In summary, the results of this study suggest that patients seem to have a significant benefit of surgical stabilization in the short term, while the outcomes equalize at the 12-month follow-up. Furthermore, an insignificantly increased mortality rate could be observed in the conservative group, which has to be proven in the future with prospective studies. As all deaths occurred in the first 6 weeks in this study, the short-term outcomes seem to be crucial in the geriatric population.
This study is limited by different factors. First of all, it contains a relatively small sample size. Furthermore, the results of the current study have to be interpreted with caution because no randomization was performed for the allocation of treatments in this prospective observational trial. Matched-pair analysis was performed retrospectively. Although the treatments were performed following a standardized treatment algorithm, the choice of treatment was still made via a subjective decision of the treating physician together with the patient.
Another limitation is the fact that the surgically treated patients were not operated on immediately, but rather, on average, 5 days after the trauma, which may have negatively influenced the results of the surgical group.
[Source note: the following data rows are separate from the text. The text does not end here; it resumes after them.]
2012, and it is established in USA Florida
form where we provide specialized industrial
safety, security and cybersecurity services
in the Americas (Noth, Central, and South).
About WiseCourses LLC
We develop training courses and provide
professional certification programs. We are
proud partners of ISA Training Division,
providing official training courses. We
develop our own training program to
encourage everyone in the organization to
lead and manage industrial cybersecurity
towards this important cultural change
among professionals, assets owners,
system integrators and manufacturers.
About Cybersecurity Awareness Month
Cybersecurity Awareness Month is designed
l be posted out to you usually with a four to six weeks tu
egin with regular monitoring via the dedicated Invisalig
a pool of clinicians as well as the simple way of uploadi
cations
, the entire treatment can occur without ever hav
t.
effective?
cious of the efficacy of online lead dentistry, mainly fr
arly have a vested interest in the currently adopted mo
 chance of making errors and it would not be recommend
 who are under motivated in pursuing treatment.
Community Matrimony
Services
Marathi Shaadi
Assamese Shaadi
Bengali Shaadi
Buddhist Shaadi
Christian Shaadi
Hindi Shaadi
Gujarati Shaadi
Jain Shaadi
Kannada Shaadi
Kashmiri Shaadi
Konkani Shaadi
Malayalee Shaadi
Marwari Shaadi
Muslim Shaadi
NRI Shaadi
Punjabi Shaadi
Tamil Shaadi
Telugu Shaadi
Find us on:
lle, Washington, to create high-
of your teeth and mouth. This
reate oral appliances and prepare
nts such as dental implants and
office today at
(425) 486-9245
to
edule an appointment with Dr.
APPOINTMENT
It is all the more remarkable that mobility in the operative group was significantly better than in it was the conservative group at 6 weeks, despite the potential disadvantage of delayed operative therapy and despite the fact that mobility in the operative group was significantly worse than it was in the conservative group on day 4 of the inpatient stay.
A strength of the current study is that detailed data were collected prospectively over a 12-month follow-up. Furthermore, fracture-type-based matched-pair analysis was performed to identify differences among the treatment groups.